### [Assignment]
Copy the passage of the blog post from "I had a very" up to and including "and His peace.", substituting "truck" for "vehicle".

### [Page text]
Friday, October 2, 2009

In My Daughter's Eyes...

I had a very important personal meeting the other night to discuss some of the delicate issues that have challenged our family. The spirit was very strong during the meeting and I felt inspired by an acute awareness of my Heavenly Father's love and guidance. Following the meeting, I stepped into my vehicle and turned the key. The car started and immediately a song began to play over the radio. The beautiful peace of the spirit flooded my emotions. Years of worry and concern seemed to dissipate, overcome by an assurance of my Eternal Father's influence. The duration of my drive home was spent weeping... basking in the glow of the moment as the tender lyrics whispered sacred truths to my soul. It was an emotional reflection of everything in my heart. I thank God for the precious moments of inspiration in my life, and the daily reminders of His love... His presence... and His peace.



(James Slater)

In my daughter's eyes I am a hero
I am strong and wise and I know no fear
But the truth is plain to see
She was sent to rescue me
I see who I wanna be
In my daughter's eyes

In my daughter's eyes everyone is equal
Darkness turns to light and the
world is at peace
This miracle God gave to me gives me
strength when I am weak
I find reason to believe
In my daughter's eyes

And when she wraps her hand
around my finger
Oh it puts a smile in my heart
Everything becomes a little clearer
I realize what life is all about

It's hangin' on when your heart
has had enough
It's giving more when you feel like giving up
I've seen the light
It's in my daughter's eyes

In my daughter's eyes I can see the future
A reflection of who I am and what will be
Though she'll grow and someday leave
Maybe raise a family
When I'm gone I hope you see how happy
she made me
For I'll be there
In my daughter's eyes...

### [Available data]
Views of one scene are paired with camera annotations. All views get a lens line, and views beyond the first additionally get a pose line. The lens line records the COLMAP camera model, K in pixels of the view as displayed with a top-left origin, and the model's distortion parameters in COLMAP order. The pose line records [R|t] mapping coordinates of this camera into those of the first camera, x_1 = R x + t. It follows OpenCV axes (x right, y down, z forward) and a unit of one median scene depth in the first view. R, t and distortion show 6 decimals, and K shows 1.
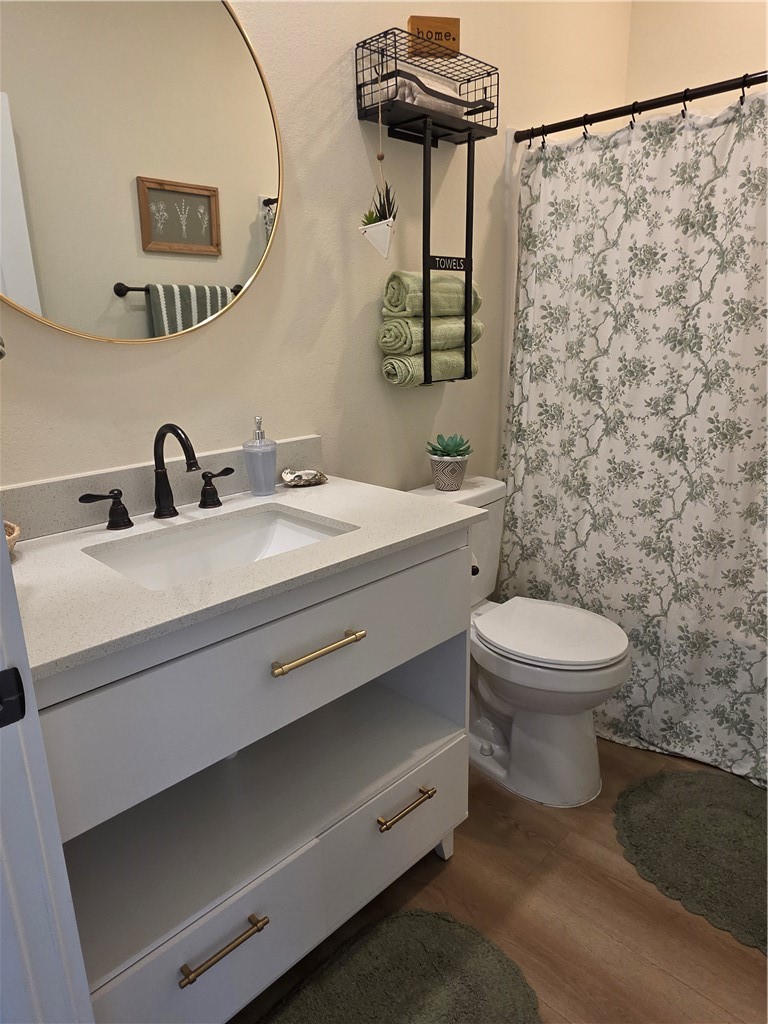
lens RADIAL K [[656.2, 0, 379.8], [0, 656.2, 515.1], [0, 0, 1]] dist [0.002483, -0.005328]
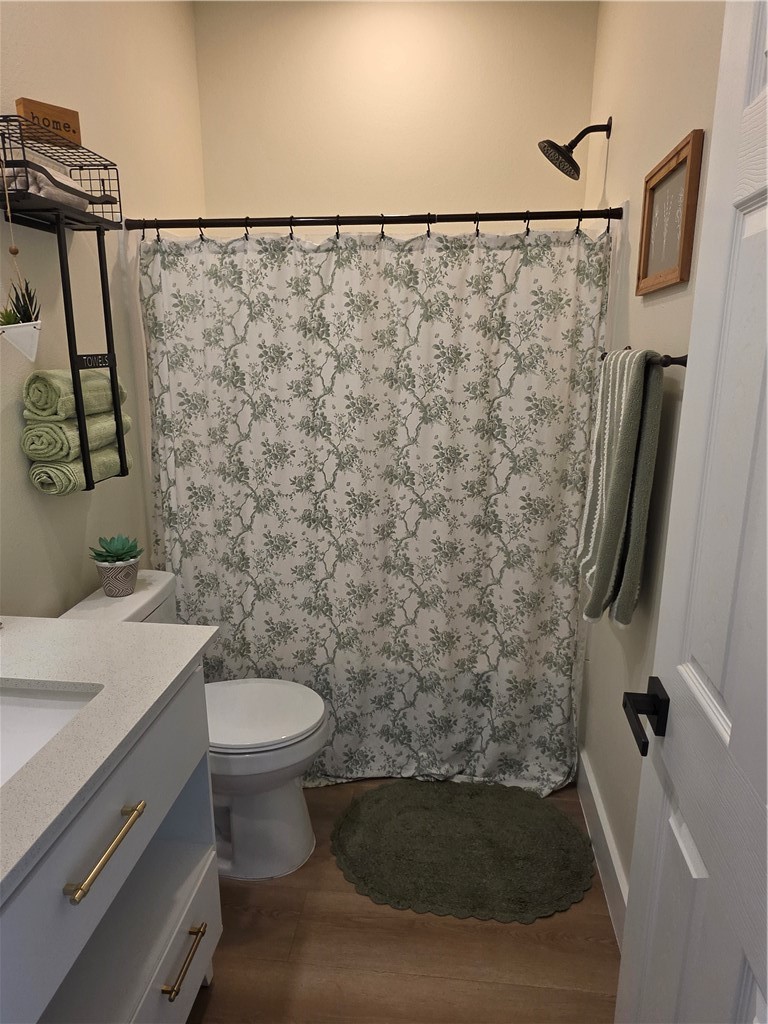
lens RADIAL K [[656.2, 0, 379.8], [0, 656.2, 515.1], [0, 0, 1]] dist [0.002483, -0.005328]
pose [[0.782000, -0.135024, 0.608477, -0.166522], [0.157815, 0.987335, 0.016274, -0.110742], [-0.602967, 0.083300, 0.793405, 0.028330]]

### [Task solution]
I had a very important personal meeting the other night to discuss some of the delicate issues that have challenged our family. The spirit was very strong during the meeting and I felt inspired by an acute awareness of my Heavenly Father's love and guidance. Following the meeting, I stepped into my truck and turned the key. The car started and immediately a song began to play over the radio. The beautiful peace of the spirit flooded my emotions. Years of worry and concern seemed to dissipate, overcome by an assurance of my Eternal Father's influence. The duration of my drive home was spent weeping... basking in the glow of the moment as the tender lyrics whispered sacred truths to my soul. It was an emotional reflection of everything in my heart. I thank God for the precious moments of inspiration in my life, and the daily reminders of His love... His presence... and His peace.